Сейчас читаю запретную для меня книгу «За закрытой дверью», которую один раз уже отобрали у меня, после чего я не видела ее очень долго, теперь же опять наткнулась на нее случайно и, конечно, не упускаю случая почитать. В сущности, если б это был только похабный роман, я не держалась за него так, но в этой книге, составленной из записок врача-венеролога, встречается удивительно много нового для меня, открывающего глаза на жизнь, на которую я все же смотрю сквозь пленку незнания, и во многом мне приходится разочаровываться.

<5 апреля 1934>

Прошла пятидневка. Еще пройдет их четыре, а там будет май, а потом через десять дней конец. Конец! Будут еще экзамены, но это совсем не то. Все ново, все интересно! А теперь учусь, работаю вовсю, но… плодов не видно пока. Увижу ль я их когда-нибудь? Не знаю. Так досадно и больно становится, как подумаешь, что не успею подготовиться к экзаменам. А мысли эти часто приходят, приходят и мучают. Спрашиваю себя все время: «Успею подготовиться или нет? Я должна успеть!» А вдруг… нет, что тогда? Но не надо думать об этом, время само покажет.
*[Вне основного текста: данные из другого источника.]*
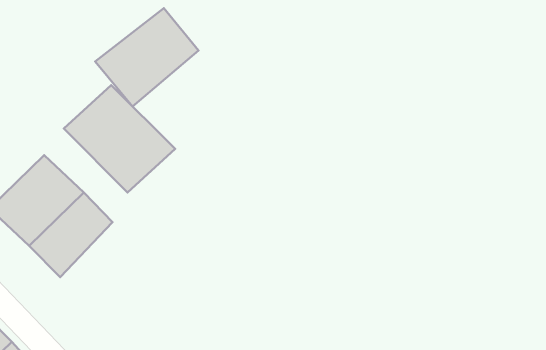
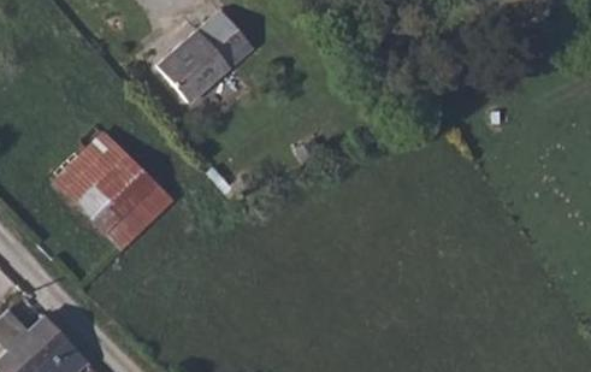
building: [64,85,175,192] -> none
Сегодня пришла опять моя тоска. В школе казалось скучно и неинтересно. Ира и другие девочки стали какие-то другие, чужие стали, а подделываться под них не хочется, вот и остаюсь одна. Думаю и думаю, спрашиваю себя: зачем я пошла в больницу, зачем пропустила целую четверть, которую нет сил наверстать? Ведь ничего не изменилось, опять, как и прежде, кричат вслед ребята: «Косая». И как и прежде, я не смотрю кругом.

Уроков, уроков! Просто жутко подумать. С семи часов утра до одиннадцати-двенадцати ночи занимаюсь, и это не преувеличение. Форменным образом не отрываюсь от книги и, несмотря на это, все-таки боюсь не подогнать, и не потому, что прошли безумно много, а просто потому, что не хватает моего маленького женского умишка на это. Потрачу силы и время на пустяки.
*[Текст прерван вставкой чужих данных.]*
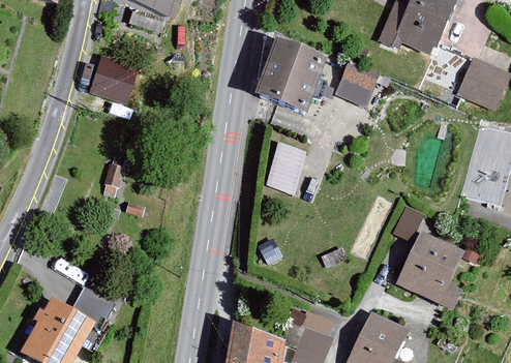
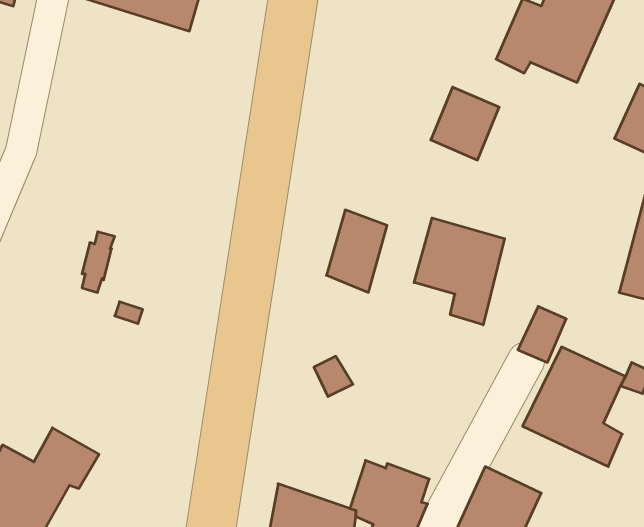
building: [257,39,327,113] -> none
building: [89,54,139,104] -> none
building: none -> [414,218,505,325]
Первые два-три дня я уверенно говорила своим, что подгоню обязательно, потом стала отмалчиваться, а последние дни говорю, что дела идут плохо, и поговариваю об осенних экзаменах. И вероятно, так и выйдет, ведь за эти шесть дней я не успела даже все переписать, а за повторение и не бралась. Так-то дела наши!.. Хотела написать кое-что про Димку Л., которому уделяю сейчас больше, чем следует, внимания, да уж ну его совсем, очень некогда. Сейчас пришли девочки. Играют на рояле, поют. «Нина, – говорит Ляля, – пойдем на „Грозу“ в кино». «Нет, не пойду», – отвечаю я, а самой так ужасно тоскливо становится, хочется плакать. Ах, ведь я бы могла жить! Зачем я пропускаю молодую прекрасную весну?

<11 апреля 1934>

Кончилась вторая шестидневка. Что ж, ничего – жить можно, занимаюсь уже гораздо меньше, решив сделать небольшой перерыв, а с первого мая перед экзаменами опять начну заниматься. Школа затянула и понесла, я забыла о больнице, о чужеглазой, чуть похожей на японочку Заре, о Нюре, тоненькой и миниатюрной с удивительно приятным и высоким голосом и милым лицом, забыла даже красавицу Нину, с большими выразительными глазами, черными, оттененными ресницами. Изредка приятным видением промелькнут высокие белые палаты, мягкая чистая постель и строгая симпатичная фигура доктора или операционная, светлая и залитая солнцем. Но эти приятные воспоминания невольно мешаются с горечью и досадой о неудавшейся операции, но я сейчас о глазах думаю очень мало. Так много пришлось провозиться с ними, что надоело, притом что с операцией рухнула и последняя моя надежда, а прежняя злость и проклятья сменились глухой покорностью.